(Dataset excerpts)
---

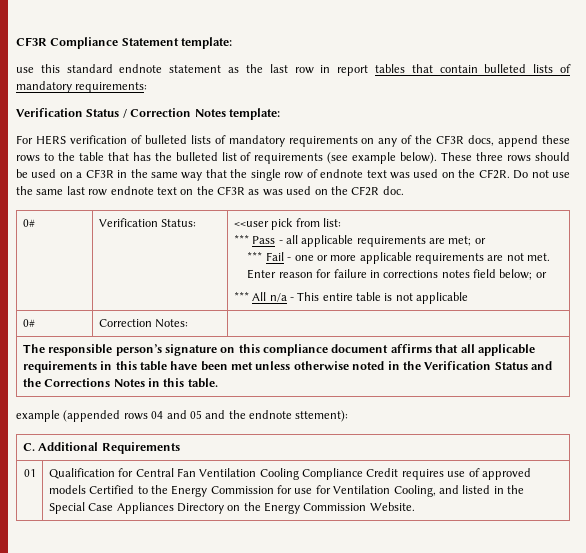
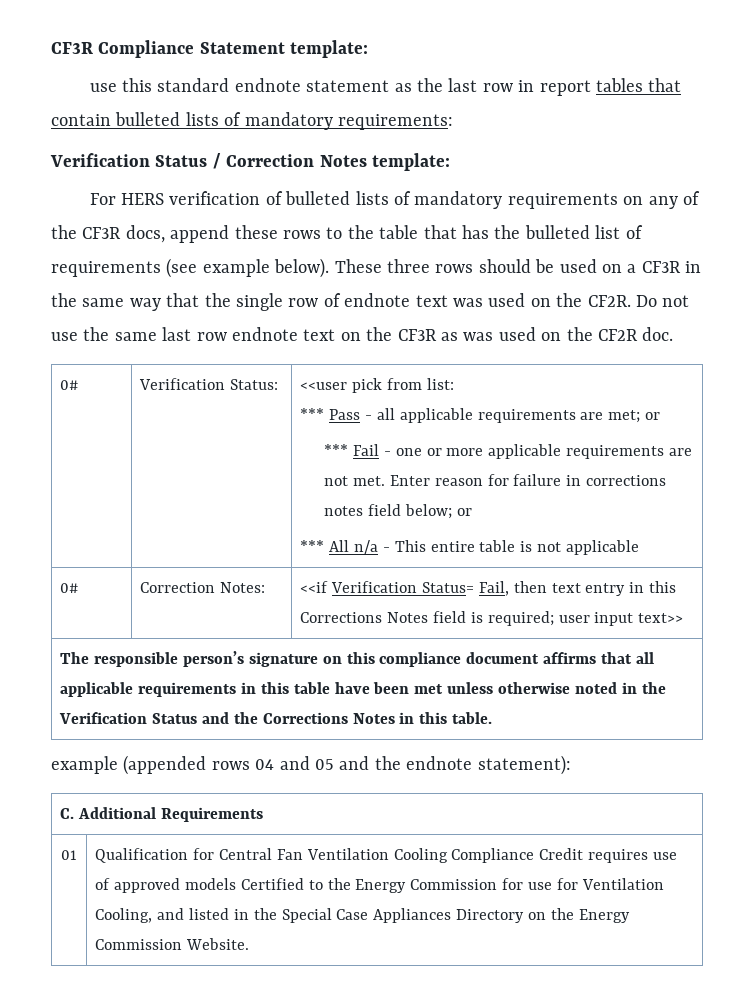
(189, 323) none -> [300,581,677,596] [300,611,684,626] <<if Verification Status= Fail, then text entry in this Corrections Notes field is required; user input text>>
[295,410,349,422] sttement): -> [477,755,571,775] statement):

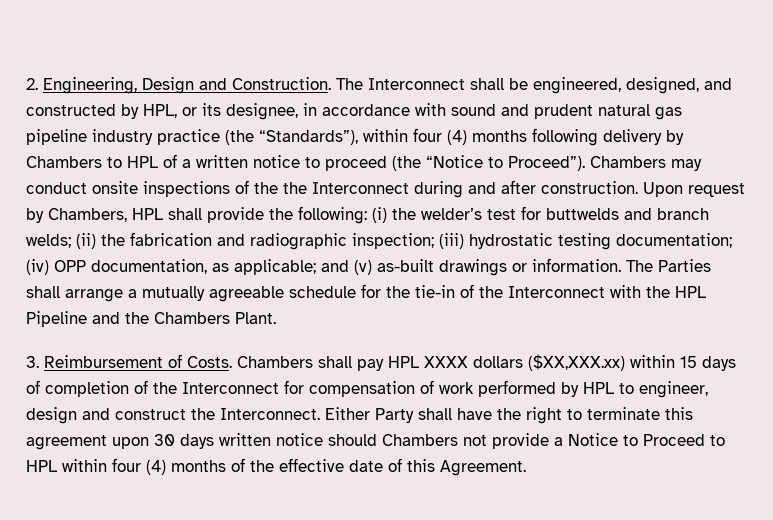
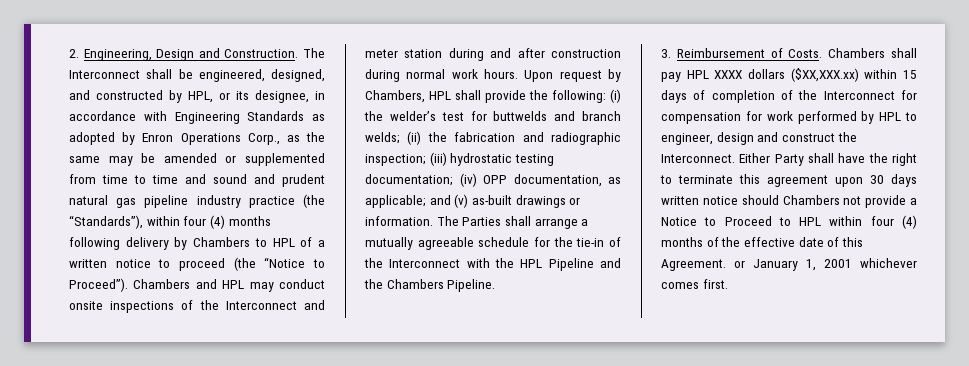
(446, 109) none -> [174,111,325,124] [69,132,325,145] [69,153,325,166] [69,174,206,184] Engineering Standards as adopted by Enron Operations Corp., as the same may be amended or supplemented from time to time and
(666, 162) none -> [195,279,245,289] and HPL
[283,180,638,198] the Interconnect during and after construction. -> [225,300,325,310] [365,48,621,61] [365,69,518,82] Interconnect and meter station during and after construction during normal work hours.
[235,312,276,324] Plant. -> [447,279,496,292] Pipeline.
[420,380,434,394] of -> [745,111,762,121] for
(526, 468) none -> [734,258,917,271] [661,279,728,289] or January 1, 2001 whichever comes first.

---

▸ Task prompt:
Reproduce exactly the line bearing "[283,180,638,198] the Interconnect" and all the lines that come after it in the records above; add nothing.

▸ Output for this task:
[283,180,638,198] the Interconnect during and after construction. -> [225,300,325,310] [365,48,621,61] [365,69,518,82] Interconnect and meter station during and after construction during normal work hours.
[235,312,276,324] Plant. -> [447,279,496,292] Pipeline.
[420,380,434,394] of -> [745,111,762,121] for
(526, 468) none -> [734,258,917,271] [661,279,728,289] or January 1, 2001 whichever comes first.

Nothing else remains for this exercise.